• ABOUT THIS EXERCISE: Copy the rows below word for word, starting at the first row and ending at the row that contains "99: (638, 295)".

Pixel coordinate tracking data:
──────
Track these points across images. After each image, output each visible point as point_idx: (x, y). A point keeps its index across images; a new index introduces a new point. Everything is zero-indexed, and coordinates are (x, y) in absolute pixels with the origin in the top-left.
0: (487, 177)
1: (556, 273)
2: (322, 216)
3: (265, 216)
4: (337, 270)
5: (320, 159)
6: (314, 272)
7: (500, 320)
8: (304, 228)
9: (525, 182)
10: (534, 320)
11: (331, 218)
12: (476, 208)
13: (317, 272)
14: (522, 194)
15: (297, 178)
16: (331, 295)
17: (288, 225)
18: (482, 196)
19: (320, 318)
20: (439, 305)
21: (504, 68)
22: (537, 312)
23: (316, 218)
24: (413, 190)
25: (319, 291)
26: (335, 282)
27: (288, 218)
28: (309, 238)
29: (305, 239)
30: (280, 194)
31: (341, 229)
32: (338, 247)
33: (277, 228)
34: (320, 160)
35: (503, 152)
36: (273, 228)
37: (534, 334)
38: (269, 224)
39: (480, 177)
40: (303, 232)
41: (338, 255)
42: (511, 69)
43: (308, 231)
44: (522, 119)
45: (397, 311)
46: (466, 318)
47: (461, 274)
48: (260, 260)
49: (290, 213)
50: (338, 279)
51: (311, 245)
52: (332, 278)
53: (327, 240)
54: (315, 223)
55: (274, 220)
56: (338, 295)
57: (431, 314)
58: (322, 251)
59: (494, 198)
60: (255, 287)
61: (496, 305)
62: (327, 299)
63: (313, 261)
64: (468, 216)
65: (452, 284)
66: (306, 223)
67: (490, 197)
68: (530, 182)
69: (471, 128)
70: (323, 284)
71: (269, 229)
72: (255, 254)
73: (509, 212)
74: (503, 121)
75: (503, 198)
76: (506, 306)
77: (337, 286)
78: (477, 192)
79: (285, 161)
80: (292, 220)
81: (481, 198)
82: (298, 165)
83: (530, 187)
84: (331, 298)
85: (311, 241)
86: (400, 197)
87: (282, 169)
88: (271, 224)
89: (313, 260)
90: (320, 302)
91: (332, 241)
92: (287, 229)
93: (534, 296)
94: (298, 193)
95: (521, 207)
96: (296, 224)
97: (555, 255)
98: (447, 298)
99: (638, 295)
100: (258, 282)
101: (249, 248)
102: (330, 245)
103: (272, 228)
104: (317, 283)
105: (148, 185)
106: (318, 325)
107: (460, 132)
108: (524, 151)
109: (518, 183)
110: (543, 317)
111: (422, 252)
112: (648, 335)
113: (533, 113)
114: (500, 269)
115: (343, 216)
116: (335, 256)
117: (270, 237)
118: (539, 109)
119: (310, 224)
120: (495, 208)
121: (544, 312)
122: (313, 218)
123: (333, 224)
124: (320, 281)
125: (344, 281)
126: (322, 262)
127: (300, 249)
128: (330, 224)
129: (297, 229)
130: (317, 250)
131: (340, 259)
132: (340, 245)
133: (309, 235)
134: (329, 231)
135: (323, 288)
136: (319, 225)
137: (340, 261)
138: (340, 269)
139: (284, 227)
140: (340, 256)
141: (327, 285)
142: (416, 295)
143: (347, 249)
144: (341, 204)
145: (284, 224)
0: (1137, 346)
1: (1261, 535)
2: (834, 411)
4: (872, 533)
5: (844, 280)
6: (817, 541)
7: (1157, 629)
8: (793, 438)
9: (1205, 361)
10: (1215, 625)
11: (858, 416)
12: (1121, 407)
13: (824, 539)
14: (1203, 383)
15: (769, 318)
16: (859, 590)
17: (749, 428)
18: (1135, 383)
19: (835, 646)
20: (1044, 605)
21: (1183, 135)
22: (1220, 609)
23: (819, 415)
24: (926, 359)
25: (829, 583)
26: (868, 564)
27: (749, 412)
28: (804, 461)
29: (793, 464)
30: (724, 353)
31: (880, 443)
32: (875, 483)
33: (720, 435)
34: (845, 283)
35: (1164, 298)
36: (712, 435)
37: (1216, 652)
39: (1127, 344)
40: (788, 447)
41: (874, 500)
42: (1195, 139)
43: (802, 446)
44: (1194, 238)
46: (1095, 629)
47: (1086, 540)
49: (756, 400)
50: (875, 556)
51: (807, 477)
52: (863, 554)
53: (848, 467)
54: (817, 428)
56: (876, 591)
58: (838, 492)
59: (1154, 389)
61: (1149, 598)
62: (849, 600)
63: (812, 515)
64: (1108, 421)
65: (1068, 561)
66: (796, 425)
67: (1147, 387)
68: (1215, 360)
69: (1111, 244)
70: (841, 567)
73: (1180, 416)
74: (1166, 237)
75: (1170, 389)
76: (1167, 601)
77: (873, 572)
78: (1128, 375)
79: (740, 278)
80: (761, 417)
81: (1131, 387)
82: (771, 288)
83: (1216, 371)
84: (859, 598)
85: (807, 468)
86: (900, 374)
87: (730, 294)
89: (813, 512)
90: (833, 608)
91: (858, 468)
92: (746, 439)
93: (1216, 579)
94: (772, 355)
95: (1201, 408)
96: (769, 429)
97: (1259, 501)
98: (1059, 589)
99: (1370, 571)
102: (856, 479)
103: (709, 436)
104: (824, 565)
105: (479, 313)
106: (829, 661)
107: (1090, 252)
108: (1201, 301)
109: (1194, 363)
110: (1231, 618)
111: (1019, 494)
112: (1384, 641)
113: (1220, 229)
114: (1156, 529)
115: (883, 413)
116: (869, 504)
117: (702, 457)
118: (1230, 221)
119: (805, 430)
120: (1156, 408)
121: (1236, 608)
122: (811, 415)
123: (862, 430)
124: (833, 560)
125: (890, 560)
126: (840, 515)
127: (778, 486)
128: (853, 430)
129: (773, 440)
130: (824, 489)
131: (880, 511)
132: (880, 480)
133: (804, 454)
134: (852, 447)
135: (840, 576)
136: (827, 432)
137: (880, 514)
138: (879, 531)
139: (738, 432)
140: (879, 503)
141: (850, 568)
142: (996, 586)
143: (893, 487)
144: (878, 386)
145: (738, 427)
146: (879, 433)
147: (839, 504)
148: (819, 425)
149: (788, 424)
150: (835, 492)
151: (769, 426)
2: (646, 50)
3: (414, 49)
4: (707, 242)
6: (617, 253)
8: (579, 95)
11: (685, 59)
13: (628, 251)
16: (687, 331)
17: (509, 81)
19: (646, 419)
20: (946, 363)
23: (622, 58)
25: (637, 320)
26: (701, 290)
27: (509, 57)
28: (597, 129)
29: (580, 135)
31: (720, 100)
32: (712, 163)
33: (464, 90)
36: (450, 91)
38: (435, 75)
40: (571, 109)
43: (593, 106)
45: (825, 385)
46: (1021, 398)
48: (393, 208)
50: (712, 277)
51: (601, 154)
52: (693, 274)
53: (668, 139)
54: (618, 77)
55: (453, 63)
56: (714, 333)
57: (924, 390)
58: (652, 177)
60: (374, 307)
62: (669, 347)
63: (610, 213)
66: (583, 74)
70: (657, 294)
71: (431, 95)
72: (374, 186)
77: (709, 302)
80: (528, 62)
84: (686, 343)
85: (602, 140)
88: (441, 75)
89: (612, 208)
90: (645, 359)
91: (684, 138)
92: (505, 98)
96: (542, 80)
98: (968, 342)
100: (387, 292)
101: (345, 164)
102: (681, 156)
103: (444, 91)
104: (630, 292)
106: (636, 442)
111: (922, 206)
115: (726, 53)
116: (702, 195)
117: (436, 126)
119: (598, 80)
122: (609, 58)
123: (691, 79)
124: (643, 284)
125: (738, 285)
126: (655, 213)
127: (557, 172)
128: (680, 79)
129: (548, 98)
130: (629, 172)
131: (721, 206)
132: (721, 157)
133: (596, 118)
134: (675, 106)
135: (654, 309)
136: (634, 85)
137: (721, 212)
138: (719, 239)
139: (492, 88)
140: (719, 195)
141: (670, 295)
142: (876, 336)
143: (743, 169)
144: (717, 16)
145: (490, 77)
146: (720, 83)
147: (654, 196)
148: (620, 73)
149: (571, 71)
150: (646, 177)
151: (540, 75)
──────
• ANSWER SECTION:
Track these points across images. After each image, output each visible point as point_idx: (x, y). A point keeps its index across images; a new index introduces a new point. Everything is zero-indexed, and coordinates are (x, y) in absolute pixels with the origin in the top-left.
0: (487, 177)
1: (556, 273)
2: (322, 216)
3: (265, 216)
4: (337, 270)
5: (320, 159)
6: (314, 272)
7: (500, 320)
8: (304, 228)
9: (525, 182)
10: (534, 320)
11: (331, 218)
12: (476, 208)
13: (317, 272)
14: (522, 194)
15: (297, 178)
16: (331, 295)
17: (288, 225)
18: (482, 196)
19: (320, 318)
20: (439, 305)
21: (504, 68)
22: (537, 312)
23: (316, 218)
24: (413, 190)
25: (319, 291)
26: (335, 282)
27: (288, 218)
28: (309, 238)
29: (305, 239)
30: (280, 194)
31: (341, 229)
32: (338, 247)
33: (277, 228)
34: (320, 160)
35: (503, 152)
36: (273, 228)
37: (534, 334)
38: (269, 224)
39: (480, 177)
40: (303, 232)
41: (338, 255)
42: (511, 69)
43: (308, 231)
44: (522, 119)
45: (397, 311)
46: (466, 318)
47: (461, 274)
48: (260, 260)
49: (290, 213)
50: (338, 279)
51: (311, 245)
52: (332, 278)
53: (327, 240)
54: (315, 223)
55: (274, 220)
56: (338, 295)
57: (431, 314)
58: (322, 251)
59: (494, 198)
60: (255, 287)
61: (496, 305)
62: (327, 299)
63: (313, 261)
64: (468, 216)
65: (452, 284)
66: (306, 223)
67: (490, 197)
68: (530, 182)
69: (471, 128)
70: (323, 284)
71: (269, 229)
72: (255, 254)
73: (509, 212)
74: (503, 121)
75: (503, 198)
76: (506, 306)
77: (337, 286)
78: (477, 192)
79: (285, 161)
80: (292, 220)
81: (481, 198)
82: (298, 165)
83: (530, 187)
84: (331, 298)
85: (311, 241)
86: (400, 197)
87: (282, 169)
88: (271, 224)
89: (313, 260)
90: (320, 302)
91: (332, 241)
92: (287, 229)
93: (534, 296)
94: (298, 193)
95: (521, 207)
96: (296, 224)
97: (555, 255)
98: (447, 298)
99: (638, 295)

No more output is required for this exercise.